DIRECTIONS FOR THIS TASK:
Print back every record below, exactly as it stands.

── RECORDS PROVIDED

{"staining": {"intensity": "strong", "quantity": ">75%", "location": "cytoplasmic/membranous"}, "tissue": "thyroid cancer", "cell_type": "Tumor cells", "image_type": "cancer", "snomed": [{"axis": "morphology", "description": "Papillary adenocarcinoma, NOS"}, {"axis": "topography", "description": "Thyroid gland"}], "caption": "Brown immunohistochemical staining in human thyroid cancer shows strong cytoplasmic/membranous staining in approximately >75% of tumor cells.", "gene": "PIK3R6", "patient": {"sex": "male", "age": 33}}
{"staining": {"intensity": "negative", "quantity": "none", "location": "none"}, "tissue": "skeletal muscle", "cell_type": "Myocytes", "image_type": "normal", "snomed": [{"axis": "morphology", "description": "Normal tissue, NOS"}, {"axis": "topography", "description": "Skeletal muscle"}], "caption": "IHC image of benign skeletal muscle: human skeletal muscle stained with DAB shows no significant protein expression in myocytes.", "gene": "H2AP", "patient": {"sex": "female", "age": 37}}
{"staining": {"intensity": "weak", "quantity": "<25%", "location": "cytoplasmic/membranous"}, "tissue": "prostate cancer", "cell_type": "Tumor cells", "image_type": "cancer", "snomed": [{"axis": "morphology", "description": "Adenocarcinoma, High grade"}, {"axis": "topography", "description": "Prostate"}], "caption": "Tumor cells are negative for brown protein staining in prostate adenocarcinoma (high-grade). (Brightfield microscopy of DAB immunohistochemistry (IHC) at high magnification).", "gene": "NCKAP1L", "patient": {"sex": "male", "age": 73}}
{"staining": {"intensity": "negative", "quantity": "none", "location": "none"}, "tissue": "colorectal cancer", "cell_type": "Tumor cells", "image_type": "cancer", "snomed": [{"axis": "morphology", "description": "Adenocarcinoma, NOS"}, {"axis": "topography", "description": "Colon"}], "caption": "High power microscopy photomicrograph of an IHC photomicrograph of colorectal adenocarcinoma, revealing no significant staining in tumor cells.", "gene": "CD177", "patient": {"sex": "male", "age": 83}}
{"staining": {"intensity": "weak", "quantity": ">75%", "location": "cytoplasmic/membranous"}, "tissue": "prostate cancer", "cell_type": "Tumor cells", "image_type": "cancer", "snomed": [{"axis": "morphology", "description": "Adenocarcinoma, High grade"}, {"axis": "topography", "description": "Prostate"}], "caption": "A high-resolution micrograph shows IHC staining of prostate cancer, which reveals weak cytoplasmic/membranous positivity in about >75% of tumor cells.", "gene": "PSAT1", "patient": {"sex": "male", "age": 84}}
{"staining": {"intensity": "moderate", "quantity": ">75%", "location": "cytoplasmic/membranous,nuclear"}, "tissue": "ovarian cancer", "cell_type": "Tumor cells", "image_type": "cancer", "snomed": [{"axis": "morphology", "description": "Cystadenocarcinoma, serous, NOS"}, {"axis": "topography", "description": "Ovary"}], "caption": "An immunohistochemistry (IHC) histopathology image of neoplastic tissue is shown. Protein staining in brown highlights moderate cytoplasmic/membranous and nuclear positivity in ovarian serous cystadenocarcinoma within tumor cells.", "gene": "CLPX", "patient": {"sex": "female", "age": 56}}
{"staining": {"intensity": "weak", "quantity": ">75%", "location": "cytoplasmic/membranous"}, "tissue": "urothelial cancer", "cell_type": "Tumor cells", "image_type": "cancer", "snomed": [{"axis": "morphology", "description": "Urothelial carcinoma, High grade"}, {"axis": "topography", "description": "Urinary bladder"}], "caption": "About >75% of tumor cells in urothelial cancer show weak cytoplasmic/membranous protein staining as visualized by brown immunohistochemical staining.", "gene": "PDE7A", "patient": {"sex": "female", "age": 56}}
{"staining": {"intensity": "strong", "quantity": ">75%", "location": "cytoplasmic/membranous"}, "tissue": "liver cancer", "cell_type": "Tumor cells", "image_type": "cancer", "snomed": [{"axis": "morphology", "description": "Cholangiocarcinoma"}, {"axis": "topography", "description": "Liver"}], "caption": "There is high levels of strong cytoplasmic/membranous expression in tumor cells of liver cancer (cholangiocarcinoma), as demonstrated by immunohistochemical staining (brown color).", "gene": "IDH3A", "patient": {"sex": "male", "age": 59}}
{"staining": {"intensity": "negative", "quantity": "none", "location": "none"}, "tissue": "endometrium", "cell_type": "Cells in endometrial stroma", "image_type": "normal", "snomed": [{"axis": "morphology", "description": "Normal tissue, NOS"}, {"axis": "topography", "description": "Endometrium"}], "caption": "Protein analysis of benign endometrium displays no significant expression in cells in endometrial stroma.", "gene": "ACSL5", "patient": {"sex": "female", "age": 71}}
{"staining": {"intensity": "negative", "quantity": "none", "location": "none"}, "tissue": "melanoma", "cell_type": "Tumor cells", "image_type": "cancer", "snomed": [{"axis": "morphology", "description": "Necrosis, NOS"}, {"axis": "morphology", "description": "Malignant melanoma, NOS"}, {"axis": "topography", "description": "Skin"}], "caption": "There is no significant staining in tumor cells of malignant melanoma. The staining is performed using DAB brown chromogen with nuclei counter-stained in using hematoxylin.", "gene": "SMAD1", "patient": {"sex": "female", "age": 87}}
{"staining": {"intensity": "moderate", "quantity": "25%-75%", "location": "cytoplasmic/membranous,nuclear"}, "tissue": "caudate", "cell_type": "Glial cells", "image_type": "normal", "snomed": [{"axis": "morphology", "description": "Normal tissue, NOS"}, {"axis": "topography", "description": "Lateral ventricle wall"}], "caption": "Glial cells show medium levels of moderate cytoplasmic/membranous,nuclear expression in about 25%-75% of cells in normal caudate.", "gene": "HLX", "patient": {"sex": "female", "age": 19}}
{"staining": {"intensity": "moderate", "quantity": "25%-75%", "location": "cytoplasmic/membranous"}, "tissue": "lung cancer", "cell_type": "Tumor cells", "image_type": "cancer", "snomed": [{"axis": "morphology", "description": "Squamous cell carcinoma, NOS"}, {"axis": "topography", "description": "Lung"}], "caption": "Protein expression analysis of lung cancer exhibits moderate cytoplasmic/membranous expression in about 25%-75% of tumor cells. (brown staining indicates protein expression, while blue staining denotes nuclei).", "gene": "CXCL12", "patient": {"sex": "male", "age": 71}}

────

ANSWER TO THIS TASK:
{"staining": {"intensity": "strong", "quantity": ">75%", "location": "cytoplasmic/membranous"}, "tissue": "thyroid cancer", "cell_type": "Tumor cells", "image_type": "cancer", "snomed": [{"axis": "morphology", "description": "Papillary adenocarcinoma, NOS"}, {"axis": "topography", "description": "Thyroid gland"}], "caption": "Brown immunohistochemical staining in human thyroid cancer shows strong cytoplasmic/membranous staining in approximately >75% of tumor cells.", "gene": "PIK3R6", "patient": {"sex": "male", "age": 33}}
{"staining": {"intensity": "negative", "quantity": "none", "location": "none"}, "tissue": "skeletal muscle", "cell_type": "Myocytes", "image_type": "normal", "snomed": [{"axis": "morphology", "description": "Normal tissue, NOS"}, {"axis": "topography", "description": "Skeletal muscle"}], "caption": "IHC image of benign skeletal muscle: human skeletal muscle stained with DAB shows no significant protein expression in myocytes.", "gene": "H2AP", "patient": {"sex": "female", "age": 37}}
{"staining": {"intensity": "weak", "quantity": "<25%", "location": "cytoplasmic/membranous"}, "tissue": "prostate cancer", "cell_type": "Tumor cells", "image_type": "cancer", "snomed": [{"axis": "morphology", "description": "Adenocarcinoma, High grade"}, {"axis": "topography", "description": "Prostate"}], "caption": "Tumor cells are negative for brown protein staining in prostate adenocarcinoma (high-grade). (Brightfield microscopy of DAB immunohistochemistry (IHC) at high magnification).", "gene": "NCKAP1L", "patient": {"sex": "male", "age": 73}}
{"staining": {"intensity": "negative", "quantity": "none", "location": "none"}, "tissue": "colorectal cancer", "cell_type": "Tumor cells", "image_type": "cancer", "snomed": [{"axis": "morphology", "description": "Adenocarcinoma, NOS"}, {"axis": "topography", "description": "Colon"}], "caption": "High power microscopy photomicrograph of an IHC photomicrograph of colorectal adenocarcinoma, revealing no significant staining in tumor cells.", "gene": "CD177", "patient": {"sex": "male", "age": 83}}
{"staining": {"intensity": "weak", "quantity": ">75%", "location": "cytoplasmic/membranous"}, "tissue": "prostate cancer", "cell_type": "Tumor cells", "image_type": "cancer", "snomed": [{"axis": "morphology", "description": "Adenocarcinoma, High grade"}, {"axis": "topography", "description": "Prostate"}], "caption": "A high-resolution micrograph shows IHC staining of prostate cancer, which reveals weak cytoplasmic/membranous positivity in about >75% of tumor cells.", "gene": "PSAT1", "patient": {"sex": "male", "age": 84}}
{"staining": {"intensity": "moderate", "quantity": ">75%", "location": "cytoplasmic/membranous,nuclear"}, "tissue": "ovarian cancer", "cell_type": "Tumor cells", "image_type": "cancer", "snomed": [{"axis": "morphology", "description": "Cystadenocarcinoma, serous, NOS"}, {"axis": "topography", "description": "Ovary"}], "caption": "An immunohistochemistry (IHC) histopathology image of neoplastic tissue is shown. Protein staining in brown highlights moderate cytoplasmic/membranous and nuclear positivity in ovarian serous cystadenocarcinoma within tumor cells.", "gene": "CLPX", "patient": {"sex": "female", "age": 56}}
{"staining": {"intensity": "weak", "quantity": ">75%", "location": "cytoplasmic/membranous"}, "tissue": "urothelial cancer", "cell_type": "Tumor cells", "image_type": "cancer", "snomed": [{"axis": "morphology", "description": "Urothelial carcinoma, High grade"}, {"axis": "topography", "description": "Urinary bladder"}], "caption": "About >75% of tumor cells in urothelial cancer show weak cytoplasmic/membranous protein staining as visualized by brown immunohistochemical staining.", "gene": "PDE7A", "patient": {"sex": "female", "age": 56}}
{"staining": {"intensity": "strong", "quantity": ">75%", "location": "cytoplasmic/membranous"}, "tissue": "liver cancer", "cell_type": "Tumor cells", "image_type": "cancer", "snomed": [{"axis": "morphology", "description": "Cholangiocarcinoma"}, {"axis": "topography", "description": "Liver"}], "caption": "There is high levels of strong cytoplasmic/membranous expression in tumor cells of liver cancer (cholangiocarcinoma), as demonstrated by immunohistochemical staining (brown color).", "gene": "IDH3A", "patient": {"sex": "male", "age": 59}}
{"staining": {"intensity": "negative", "quantity": "none", "location": "none"}, "tissue": "endometrium", "cell_type": "Cells in endometrial stroma", "image_type": "normal", "snomed": [{"axis": "morphology", "description": "Normal tissue, NOS"}, {"axis": "topography", "description": "Endometrium"}], "caption": "Protein analysis of benign endometrium displays no significant expression in cells in endometrial stroma.", "gene": "ACSL5", "patient": {"sex": "female", "age": 71}}
{"staining": {"intensity": "negative", "quantity": "none", "location": "none"}, "tissue": "melanoma", "cell_type": "Tumor cells", "image_type": "cancer", "snomed": [{"axis": "morphology", "description": "Necrosis, NOS"}, {"axis": "morphology", "description": "Malignant melanoma, NOS"}, {"axis": "topography", "description": "Skin"}], "caption": "There is no significant staining in tumor cells of malignant melanoma. The staining is performed using DAB brown chromogen with nuclei counter-stained in using hematoxylin.", "gene": "SMAD1", "patient": {"sex": "female", "age": 87}}
{"staining": {"intensity": "moderate", "quantity": "25%-75%", "location": "cytoplasmic/membranous,nuclear"}, "tissue": "caudate", "cell_type": "Glial cells", "image_type": "normal", "snomed": [{"axis": "morphology", "description": "Normal tissue, NOS"}, {"axis": "topography", "description": "Lateral ventricle wall"}], "caption": "Glial cells show medium levels of moderate cytoplasmic/membranous,nuclear expression in about 25%-75% of cells in normal caudate.", "gene": "HLX", "patient": {"sex": "female", "age": 19}}
{"staining": {"intensity": "moderate", "quantity": "25%-75%", "location": "cytoplasmic/membranous"}, "tissue": "lung cancer", "cell_type": "Tumor cells", "image_type": "cancer", "snomed": [{"axis": "morphology", "description": "Squamous cell carcinoma, NOS"}, {"axis": "topography", "description": "Lung"}], "caption": "Protein expression analysis of lung cancer exhibits moderate cytoplasmic/membranous expression in about 25%-75% of tumor cells. (brown staining indicates protein expression, while blue staining denotes nuclei).", "gene": "CXCL12", "patient": {"sex": "male", "age": 71}}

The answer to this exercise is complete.